▶ **Exercise**
Reproduce every line of the data below verbatim.

----------

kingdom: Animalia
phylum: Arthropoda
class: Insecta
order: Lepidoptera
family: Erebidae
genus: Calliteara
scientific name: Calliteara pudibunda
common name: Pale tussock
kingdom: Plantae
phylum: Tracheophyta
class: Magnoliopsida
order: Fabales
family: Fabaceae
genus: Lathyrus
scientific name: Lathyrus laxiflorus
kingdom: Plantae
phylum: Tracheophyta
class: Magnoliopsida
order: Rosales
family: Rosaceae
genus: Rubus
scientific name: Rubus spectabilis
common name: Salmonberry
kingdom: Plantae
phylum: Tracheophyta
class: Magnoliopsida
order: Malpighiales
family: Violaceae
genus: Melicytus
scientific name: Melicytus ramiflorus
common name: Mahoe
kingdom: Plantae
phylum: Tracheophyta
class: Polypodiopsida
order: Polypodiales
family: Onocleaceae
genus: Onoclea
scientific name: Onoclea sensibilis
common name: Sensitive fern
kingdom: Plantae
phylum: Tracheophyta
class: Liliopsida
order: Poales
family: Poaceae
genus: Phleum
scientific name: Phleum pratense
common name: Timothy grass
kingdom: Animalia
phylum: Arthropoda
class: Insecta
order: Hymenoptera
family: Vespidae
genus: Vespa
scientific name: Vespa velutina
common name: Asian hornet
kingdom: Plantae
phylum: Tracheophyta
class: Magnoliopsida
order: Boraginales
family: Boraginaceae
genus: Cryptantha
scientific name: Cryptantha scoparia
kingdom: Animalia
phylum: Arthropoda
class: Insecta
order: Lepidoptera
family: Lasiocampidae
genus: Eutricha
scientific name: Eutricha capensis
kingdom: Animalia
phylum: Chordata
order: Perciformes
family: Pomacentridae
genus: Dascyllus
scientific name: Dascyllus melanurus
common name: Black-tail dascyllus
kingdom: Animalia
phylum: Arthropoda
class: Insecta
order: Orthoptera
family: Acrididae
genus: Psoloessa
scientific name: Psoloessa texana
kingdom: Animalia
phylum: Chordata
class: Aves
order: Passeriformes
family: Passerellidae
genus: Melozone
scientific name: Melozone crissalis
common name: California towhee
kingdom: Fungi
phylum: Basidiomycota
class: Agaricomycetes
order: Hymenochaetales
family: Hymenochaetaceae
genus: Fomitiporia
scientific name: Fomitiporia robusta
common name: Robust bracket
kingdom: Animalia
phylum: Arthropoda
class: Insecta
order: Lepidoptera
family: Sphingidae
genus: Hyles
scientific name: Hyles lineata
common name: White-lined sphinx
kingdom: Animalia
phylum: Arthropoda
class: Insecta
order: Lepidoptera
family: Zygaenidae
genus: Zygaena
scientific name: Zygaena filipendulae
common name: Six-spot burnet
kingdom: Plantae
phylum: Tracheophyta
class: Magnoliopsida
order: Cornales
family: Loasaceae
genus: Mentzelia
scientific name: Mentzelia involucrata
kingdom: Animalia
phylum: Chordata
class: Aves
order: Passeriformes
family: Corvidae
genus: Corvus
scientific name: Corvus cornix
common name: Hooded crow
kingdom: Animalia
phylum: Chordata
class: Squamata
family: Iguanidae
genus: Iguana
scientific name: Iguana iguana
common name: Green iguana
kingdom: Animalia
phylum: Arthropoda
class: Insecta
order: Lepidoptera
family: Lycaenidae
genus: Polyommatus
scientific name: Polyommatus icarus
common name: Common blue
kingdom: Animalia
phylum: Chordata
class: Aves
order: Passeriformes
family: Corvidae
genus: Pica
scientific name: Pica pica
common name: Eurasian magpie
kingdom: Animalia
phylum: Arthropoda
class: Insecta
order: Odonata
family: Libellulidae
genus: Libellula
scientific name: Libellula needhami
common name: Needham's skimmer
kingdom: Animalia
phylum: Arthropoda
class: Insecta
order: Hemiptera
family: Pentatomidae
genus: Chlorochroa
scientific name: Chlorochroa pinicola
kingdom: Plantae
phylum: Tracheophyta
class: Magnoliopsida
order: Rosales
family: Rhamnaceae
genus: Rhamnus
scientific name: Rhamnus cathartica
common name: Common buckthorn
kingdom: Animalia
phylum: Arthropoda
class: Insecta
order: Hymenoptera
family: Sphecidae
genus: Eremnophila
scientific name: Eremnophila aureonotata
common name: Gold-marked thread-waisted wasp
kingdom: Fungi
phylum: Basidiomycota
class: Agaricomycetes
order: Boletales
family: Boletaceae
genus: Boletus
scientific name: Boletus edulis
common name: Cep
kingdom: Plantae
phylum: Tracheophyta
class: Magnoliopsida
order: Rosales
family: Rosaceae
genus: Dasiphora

----------

▶ **Written answer**
kingdom: Animalia
phylum: Arthropoda
class: Insecta
order: Lepidoptera
family: Erebidae
genus: Calliteara
scientific name: Calliteara pudibunda
common name: Pale tussock
kingdom: Plantae
phylum: Tracheophyta
class: Magnoliopsida
order: Fabales
family: Fabaceae
genus: Lathyrus
scientific name: Lathyrus laxiflorus
kingdom: Plantae
phylum: Tracheophyta
class: Magnoliopsida
order: Rosales
family: Rosaceae
genus: Rubus
scientific name: Rubus spectabilis
common name: Salmonberry
kingdom: Plantae
phylum: Tracheophyta
class: Magnoliopsida
order: Malpighiales
family: Violaceae
genus: Melicytus
scientific name: Melicytus ramiflorus
common name: Mahoe
kingdom: Plantae
phylum: Tracheophyta
class: Polypodiopsida
order: Polypodiales
family: Onocleaceae
genus: Onoclea
scientific name: Onoclea sensibilis
common name: Sensitive fern
kingdom: Plantae
phylum: Tracheophyta
class: Liliopsida
order: Poales
family: Poaceae
genus: Phleum
scientific name: Phleum pratense
common name: Timothy grass
kingdom: Animalia
phylum: Arthropoda
class: Insecta
order: Hymenoptera
family: Vespidae
genus: Vespa
scientific name: Vespa velutina
common name: Asian hornet
kingdom: Plantae
phylum: Tracheophyta
class: Magnoliopsida
order: Boraginales
family: Boraginaceae
genus: Cryptantha
scientific name: Cryptantha scoparia
kingdom: Animalia
phylum: Arthropoda
class: Insecta
order: Lepidoptera
family: Lasiocampidae
genus: Eutricha
scientific name: Eutricha capensis
kingdom: Animalia
phylum: Chordata
order: Perciformes
family: Pomacentridae
genus: Dascyllus
scientific name: Dascyllus melanurus
common name: Black-tail dascyllus
kingdom: Animalia
phylum: Arthropoda
class: Insecta
order: Orthoptera
family: Acrididae
genus: Psoloessa
scientific name: Psoloessa texana
kingdom: Animalia
phylum: Chordata
class: Aves
order: Passeriformes
family: Passerellidae
genus: Melozone
scientific name: Melozone crissalis
common name: California towhee
kingdom: Fungi
phylum: Basidiomycota
class: Agaricomycetes
order: Hymenochaetales
family: Hymenochaetaceae
genus: Fomitiporia
scientific name: Fomitiporia robusta
common name: Robust bracket
kingdom: Animalia
phylum: Arthropoda
class: Insecta
order: Lepidoptera
family: Sphingidae
genus: Hyles
scientific name: Hyles lineata
common name: White-lined sphinx
kingdom: Animalia
phylum: Arthropoda
class: Insecta
order: Lepidoptera
family: Zygaenidae
genus: Zygaena
scientific name: Zygaena filipendulae
common name: Six-spot burnet
kingdom: Plantae
phylum: Tracheophyta
class: Magnoliopsida
order: Cornales
family: Loasaceae
genus: Mentzelia
scientific name: Mentzelia involucrata
kingdom: Animalia
phylum: Chordata
class: Aves
order: Passeriformes
family: Corvidae
genus: Corvus
scientific name: Corvus cornix
common name: Hooded crow
kingdom: Animalia
phylum: Chordata
class: Squamata
family: Iguanidae
genus: Iguana
scientific name: Iguana iguana
common name: Green iguana
kingdom: Animalia
phylum: Arthropoda
class: Insecta
order: Lepidoptera
family: Lycaenidae
genus: Polyommatus
scientific name: Polyommatus icarus
common name: Common blue
kingdom: Animalia
phylum: Chordata
class: Aves
order: Passeriformes
family: Corvidae
genus: Pica
scientific name: Pica pica
common name: Eurasian magpie
kingdom: Animalia
phylum: Arthropoda
class: Insecta
order: Odonata
family: Libellulidae
genus: Libellula
scientific name: Libellula needhami
common name: Needham's skimmer
kingdom: Animalia
phylum: Arthropoda
class: Insecta
order: Hemiptera
family: Pentatomidae
genus: Chlorochroa
scientific name: Chlorochroa pinicola
kingdom: Plantae
phylum: Tracheophyta
class: Magnoliopsida
order: Rosales
family: Rhamnaceae
genus: Rhamnus
scientific name: Rhamnus cathartica
common name: Common buckthorn
kingdom: Animalia
phylum: Arthropoda
class: Insecta
order: Hymenoptera
family: Sphecidae
genus: Eremnophila
scientific name: Eremnophila aureonotata
common name: Gold-marked thread-waisted wasp
kingdom: Fungi
phylum: Basidiomycota
class: Agaricomycetes
order: Boletales
family: Boletaceae
genus: Boletus
scientific name: Boletus edulis
common name: Cep
kingdom: Plantae
phylum: Tracheophyta
class: Magnoliopsida
order: Rosales
family: Rosaceae
genus: Dasiphora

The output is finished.